Unfolding Stories of Redemption and Belonging

by Leaf Seligman

Pub Date: Sept. 5th, 2019
ISBN: 978-0-87233-296-6
Publisher: Bauhan Publishing

A collection of linked short stories about a cut-rate carnival show traveling through the American South during the early 20th century.

In 1910, patent medicine salesman Earl Beasley launches a “Traveling Amusements” show, and his first “human attractions” are people whom he’d been unable to cure with his concoctions. Earl’s sons, Stan, Tom, and Earl Jr., take over in 1912, and they continue the family business with ruthless hucksterism, amassing a collection of people whom they market under such names as “Flipper Boy,” “Hammer Toe,” and “Lizard Man.” Each has a unique, poignant story, rooted in social segregation and a desire for autonomy and connection.
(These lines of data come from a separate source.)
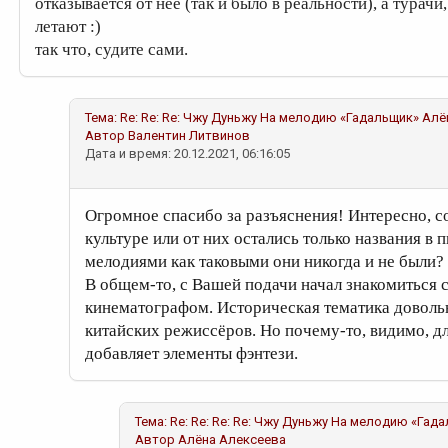
отказывается от нее (так и было в реальности), а турачи
летают :)
так что, судите сами.
Тема:
Re: Re: Re: Чжу Дуньжу На мелодию «Гадальщик»
Алё
Автор
Валентин Литвинов
Дата и время: 20.12.2021, 06:16:05
Огромное спасибо за разъяснения! Интересно, с
культуре или от них остались только названия в 
мелодиями как таковыми они никогда и не были?
В общем-то, с Вашей подачи начал знакомиться
кинематографом. Историческая тематика довольн
китайских режиссёров. Но почему-то, видимо, д
добавляет элементы фэнтези.
Тема:
Re: Re: Re: Re: Чжу Дуньжу На мелодию «Гад
Автор
Алёна Алексеева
Julian Henry, the aforementioned “Lizard” person, is embittered by both his father’s revulsion and his mother’s adulation. Tiny Laveaux, billed as the “World’s Smallest Woman,” escapes the tawdry reality of her daily exposure to the gawking public via transcendent sex with the armless “Hammer Toe.” Beulah Divine, the “World’s Largest Woman,” who’s perpetually forced to remain heavy by the profit-hungry Beasleys, endures a barrage of mocking taunts by cherishing a private secret—her real name. Cheever, an African American roustabout, ran away from his difficult life as a sharecropper only to find that the carnival is just another type of bondage. Seligman’s (A Pocket Book of Prompts, 2015, etc.) episodic narrative hangs on themes of loneliness, suffering, and the ascendance of human kindness. Although the setting might give rise to fears of stereotyping or sensationalism, each character emerges as a complex person who’s part of an unconventional but still familiar community. Seligman’s prose is vivid and captivating, as when she describes Julian’s first encounter with Tiny: “her eyes darting every which way until they landed on him like great splats of rain.” Her portrayal of a society teetering between the past and the future is subtle, and although many of the characters’ stories are sad, there are recurring moments of gentleness.

A riveting fictional meditation on the persistent drive to find acceptance and connection.